Source data:
== == ==

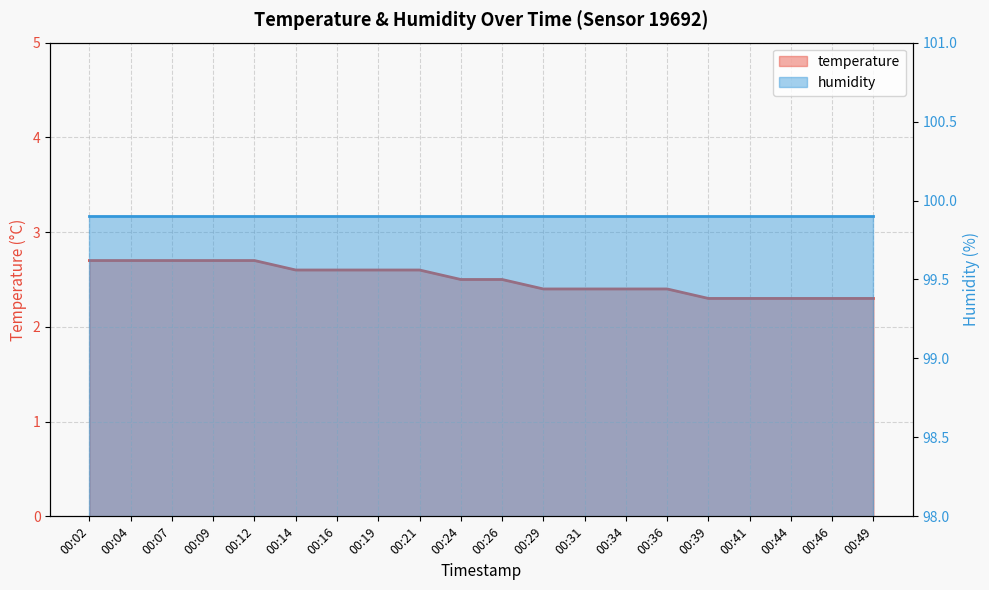

Reading left to right, list all the values displayed in this chart.

temperature: 00:02=2.7	00:04=2.7	00:07=2.7	00:09=2.7	00:12=2.7	00:14=2.6	00:16=2.6	00:19=2.6	00:21=2.6	00:24=2.5	00:26=2.5	00:29=2.4	00:31=2.4	00:34=2.4	00:36=2.4	00:39=2.3	00:41=2.3	00:44=2.3	00:46=2.3	00:49=2.3
humidity: 00:02=99.9	00:04=99.9	00:07=99.9	00:09=99.9	00:12=99.9	00:14=99.9	00:16=99.9	00:19=99.9	00:21=99.9	00:24=99.9	00:26=99.9	00:29=99.9	00:31=99.9	00:34=99.9	00:36=99.9	00:39=99.9	00:41=99.9	00:44=99.9	00:46=99.9	00:49=99.9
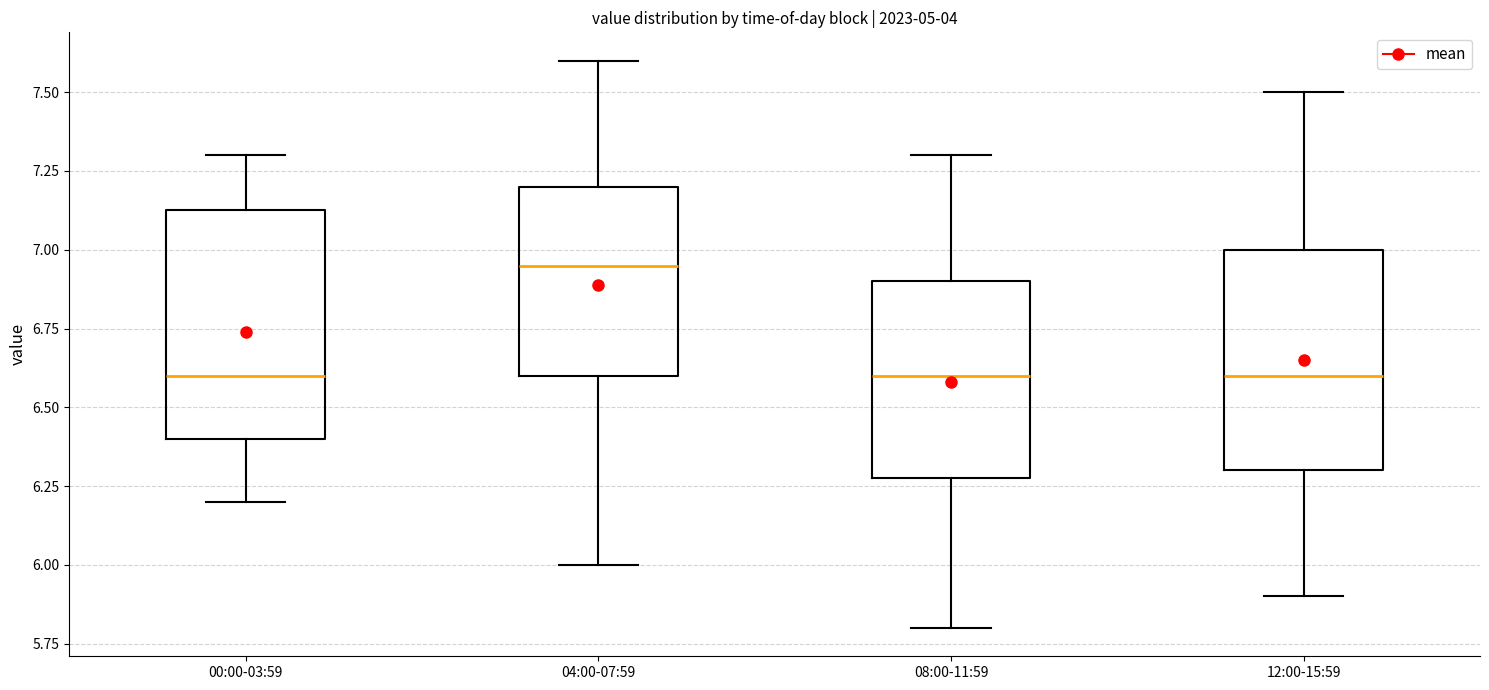

Reading left to right, read every box against the y-axis: the position of its median line, the range the box covers, and the ends of its whiskers. The values are not printed on the chart, so give them approximately, as read against the axis.

00:00-03:59: median 6.60, box 6.40 to 7.15, whiskers 6.20 to 7.30
04:00-07:59: median 6.95, box 6.60 to 7.20, whiskers 6.00 to 7.60
08:00-11:59: median 6.60, box 6.30 to 6.90, whiskers 5.80 to 7.30
12:00-15:59: median 6.60, box 6.30 to 7.00, whiskers 5.90 to 7.50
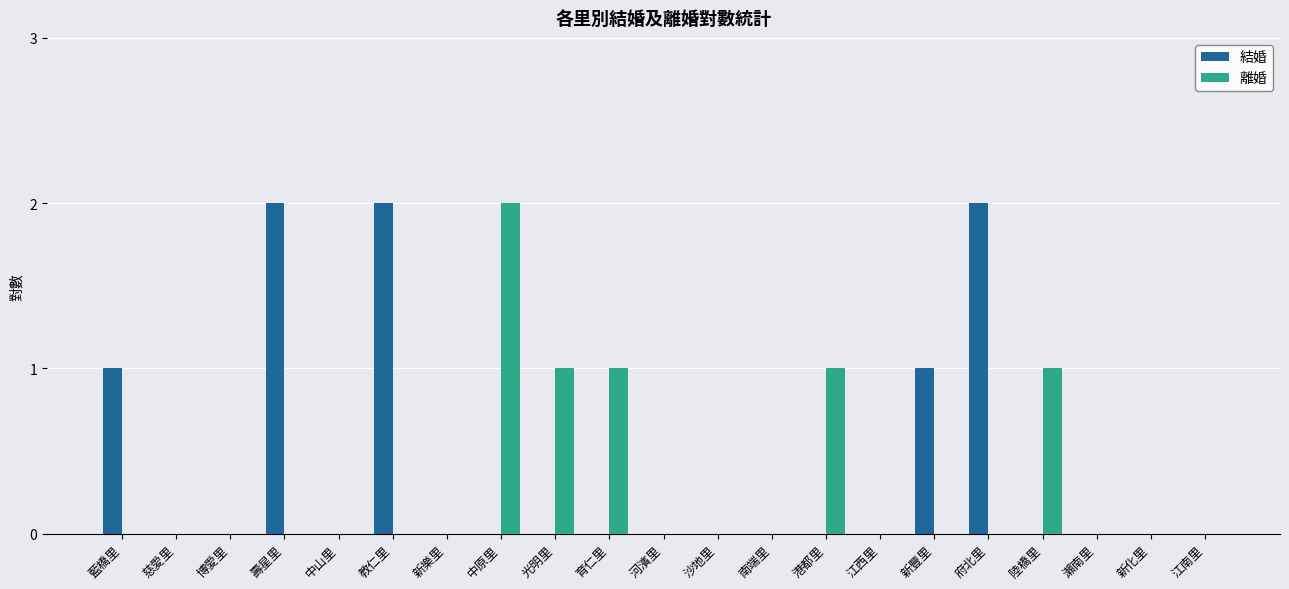

How many groups of bars are there?

21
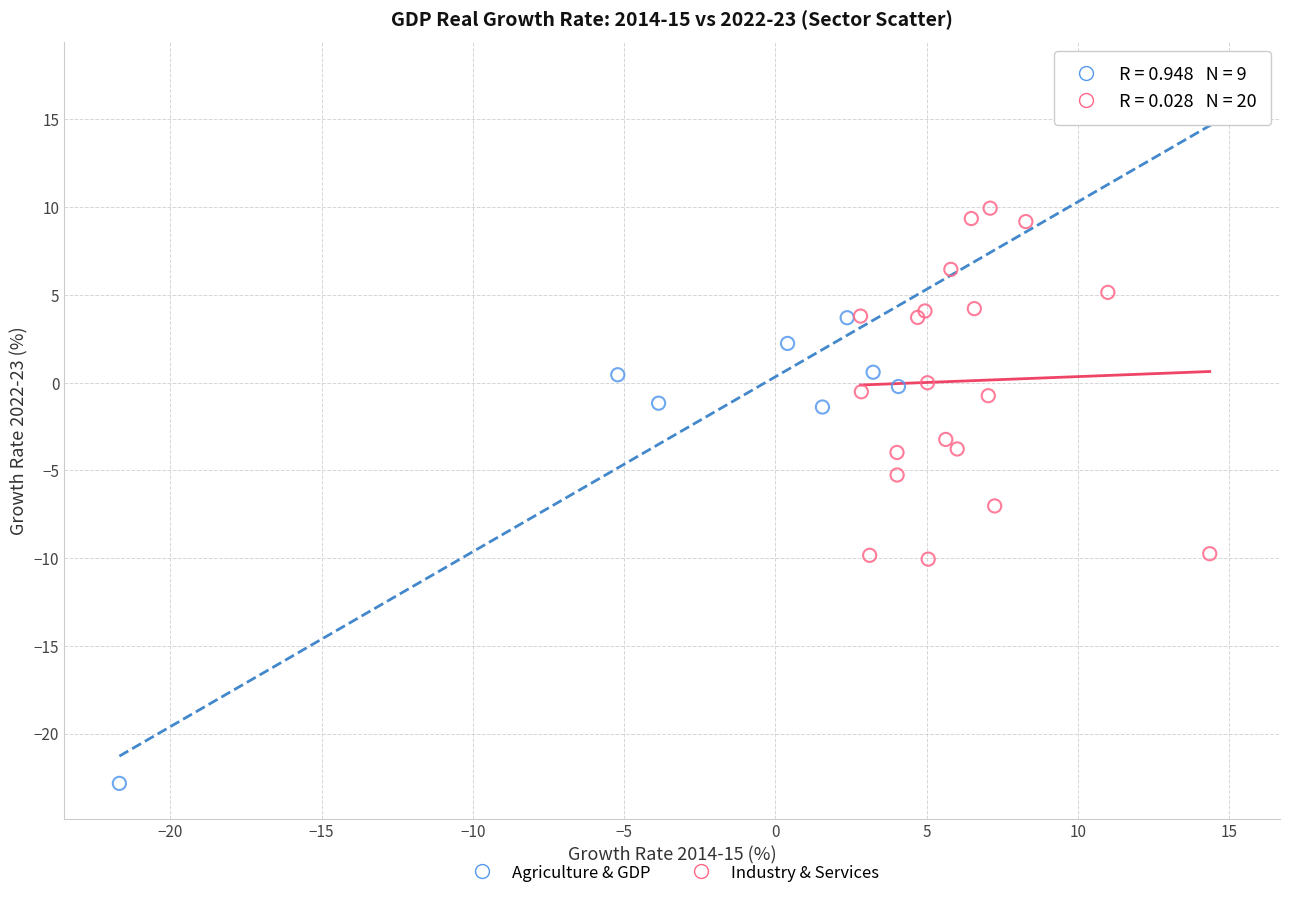

Which series has the largest Y range (max minus min)?

Agriculture & GDP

== == ==

**THE TASK**
Which lines in the records above contain the word "range"? Report each of those lines in full.

**REPLY TO THE EXERCISE**
Reading left to right, read every box against the y-axis: the position of its median line, the range the box covers, and the ends of its whiskers. The values are not printed on the chart, so give them approximately, as read against the axis.
Which series has the largest Y range (max minus min)?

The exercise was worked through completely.